Knowshon Moreno was a top-100, New Jersey state record-breaking recruit coming out of high school. He was then an All-American first-round pick coming out of the University of Georgia. But so far, all Moreno has done in the NFL has been a mediocre backup at best. With Willis McGahee gone, and a couple of young backs filling out the position on the Denver Broncos‘ depth chart, it is time for Moreno to fulfill some of his potential.

In his five-year NFL career, Moreno has never rushed for 1,000 yards in a season, has never tallied 10 touchdowns in a season and has only played a full 16-game season once. However, despite the pedestrian statistics, he has also shown flashes of legitimate NFL ability when healthy and motivated. It is a case of Dr. Jekyll and Mr. Hyde; one running back appears to have expansive vision, elite agility and a strong motor, but the other is indecisive, non-explosive and seemingly uninspired.

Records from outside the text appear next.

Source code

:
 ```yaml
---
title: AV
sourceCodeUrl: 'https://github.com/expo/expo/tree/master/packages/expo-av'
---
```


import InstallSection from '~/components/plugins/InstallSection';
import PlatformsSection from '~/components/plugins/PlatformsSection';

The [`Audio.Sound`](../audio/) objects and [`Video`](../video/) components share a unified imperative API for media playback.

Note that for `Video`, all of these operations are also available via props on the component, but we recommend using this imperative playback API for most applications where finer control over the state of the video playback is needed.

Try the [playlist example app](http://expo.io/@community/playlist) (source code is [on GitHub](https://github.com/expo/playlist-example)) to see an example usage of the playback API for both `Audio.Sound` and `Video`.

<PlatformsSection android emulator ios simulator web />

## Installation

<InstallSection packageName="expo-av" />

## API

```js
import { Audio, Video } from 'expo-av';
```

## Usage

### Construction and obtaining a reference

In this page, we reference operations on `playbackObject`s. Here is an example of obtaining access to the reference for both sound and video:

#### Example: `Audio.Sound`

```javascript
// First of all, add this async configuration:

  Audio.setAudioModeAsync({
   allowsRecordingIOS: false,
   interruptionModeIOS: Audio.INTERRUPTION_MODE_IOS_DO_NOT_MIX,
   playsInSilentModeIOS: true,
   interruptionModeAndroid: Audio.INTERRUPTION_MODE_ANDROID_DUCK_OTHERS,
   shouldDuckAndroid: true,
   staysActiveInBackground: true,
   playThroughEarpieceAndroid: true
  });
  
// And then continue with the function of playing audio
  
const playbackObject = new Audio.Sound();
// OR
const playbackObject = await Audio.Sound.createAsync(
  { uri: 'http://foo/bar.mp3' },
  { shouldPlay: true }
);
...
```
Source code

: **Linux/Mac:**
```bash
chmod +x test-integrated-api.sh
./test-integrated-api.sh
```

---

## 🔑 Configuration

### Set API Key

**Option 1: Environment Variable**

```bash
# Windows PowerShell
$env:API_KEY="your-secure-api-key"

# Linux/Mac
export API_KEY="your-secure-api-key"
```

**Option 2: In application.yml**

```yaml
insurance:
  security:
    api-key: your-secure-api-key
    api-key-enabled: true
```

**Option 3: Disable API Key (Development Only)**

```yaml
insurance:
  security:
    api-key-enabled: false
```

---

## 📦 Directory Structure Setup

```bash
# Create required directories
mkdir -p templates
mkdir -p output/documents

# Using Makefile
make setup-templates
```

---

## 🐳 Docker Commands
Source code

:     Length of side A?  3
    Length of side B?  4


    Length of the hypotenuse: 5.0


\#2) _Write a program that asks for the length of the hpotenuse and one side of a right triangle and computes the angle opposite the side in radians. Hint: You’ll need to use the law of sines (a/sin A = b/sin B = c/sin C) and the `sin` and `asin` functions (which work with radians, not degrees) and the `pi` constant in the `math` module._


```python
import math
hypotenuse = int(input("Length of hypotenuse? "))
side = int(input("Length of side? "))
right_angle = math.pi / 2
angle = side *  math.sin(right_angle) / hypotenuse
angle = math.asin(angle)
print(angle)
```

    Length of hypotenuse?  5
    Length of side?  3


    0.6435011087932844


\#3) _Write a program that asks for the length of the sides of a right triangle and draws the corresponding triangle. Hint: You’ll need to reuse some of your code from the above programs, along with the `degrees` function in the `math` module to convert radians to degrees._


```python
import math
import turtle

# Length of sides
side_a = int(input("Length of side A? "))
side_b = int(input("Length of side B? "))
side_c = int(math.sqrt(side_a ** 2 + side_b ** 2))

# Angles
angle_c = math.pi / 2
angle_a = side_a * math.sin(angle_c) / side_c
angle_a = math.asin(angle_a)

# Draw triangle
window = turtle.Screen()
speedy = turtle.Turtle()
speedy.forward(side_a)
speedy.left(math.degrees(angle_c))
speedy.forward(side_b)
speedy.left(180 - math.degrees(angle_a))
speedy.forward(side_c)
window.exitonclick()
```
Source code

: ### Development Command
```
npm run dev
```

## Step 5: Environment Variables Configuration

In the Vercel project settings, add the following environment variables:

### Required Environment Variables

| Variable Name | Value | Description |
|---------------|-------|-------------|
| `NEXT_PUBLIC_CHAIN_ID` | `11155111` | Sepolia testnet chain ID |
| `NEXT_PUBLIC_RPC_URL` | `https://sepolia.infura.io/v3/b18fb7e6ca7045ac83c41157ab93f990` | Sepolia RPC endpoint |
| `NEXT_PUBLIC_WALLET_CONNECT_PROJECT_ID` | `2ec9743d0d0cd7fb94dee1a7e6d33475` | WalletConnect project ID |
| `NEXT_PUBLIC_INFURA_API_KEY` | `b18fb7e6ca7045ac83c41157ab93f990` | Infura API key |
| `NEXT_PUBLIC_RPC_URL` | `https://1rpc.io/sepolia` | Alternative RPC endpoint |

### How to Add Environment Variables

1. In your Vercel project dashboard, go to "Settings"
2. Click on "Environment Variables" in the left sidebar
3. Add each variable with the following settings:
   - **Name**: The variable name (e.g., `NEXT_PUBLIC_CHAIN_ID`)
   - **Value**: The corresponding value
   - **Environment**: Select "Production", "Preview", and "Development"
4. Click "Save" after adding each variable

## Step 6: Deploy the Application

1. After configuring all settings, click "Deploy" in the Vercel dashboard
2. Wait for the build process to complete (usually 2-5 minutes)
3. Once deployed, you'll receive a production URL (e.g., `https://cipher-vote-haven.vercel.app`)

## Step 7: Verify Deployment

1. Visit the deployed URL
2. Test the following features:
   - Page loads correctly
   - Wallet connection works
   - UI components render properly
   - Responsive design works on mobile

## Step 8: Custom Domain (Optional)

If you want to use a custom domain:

That being said, a lot has changed in Dove Valley since Moreno was drafted in 2009 and finally the situation in the backfield has swayed in his favor. Entering this season, Moreno appears to be in the best shape of his career and psychologically adjusted to the NFL. Until last year, Moreno had never been apart of such a mentally-demanding offense nor one with so much opportunity for hungry players. As an intellectual guy who is not afraid of work, Moreno appears to be relishing the challenge of playing with Peyton Manning and elevating his level of play.

In the first game of the 2013 season, with the starting job totally up for grabs, Moreno managed to narrowly win a lackluster contest for the starting position by rushing for just 28 yards on nine carries. In week two, after a week of practice as the default starter and the team’s emphasis on improving the run game, Moreno showed real promise in recording 93 yards and two 20-yard rushing touchdowns.

Really a stellar game for Moreno, he demonstrated patience following his lead blockers, but also made decisive as well as explosive cuts and finished his runs off with a powerful burst. Moreover, he seemed to be very secure with the ball in his hands, made a number of solid plays in blitz pick-ups and caught the ball well coming out of the backfield. With an ever-increasing comfort level in the offense and an opportunity to start for a Super Bowl-caliber team, Moreno appears ready to turn the corner in his NFL career.

This is Moreno’s first season — since his rookie year when he rushed for 947 yards and seven touchdowns — that he is completely healthy and excited about the football he is playing. With a professional attitude, a slew of NFL experience — both good and bad —there is nothing to suggest that Moreno will not become a viable NFL starter.

After all, the Broncos do not need a Pro Bowl running back who is going to rush for 1,400 yards a season, but they do need someone to achieve the basics: oppose at least some threat as a runner, block for Manning and hold on to the football. If Moreno can stay healthy and continue to grow within the offense, he and Broncos should have very successful this season.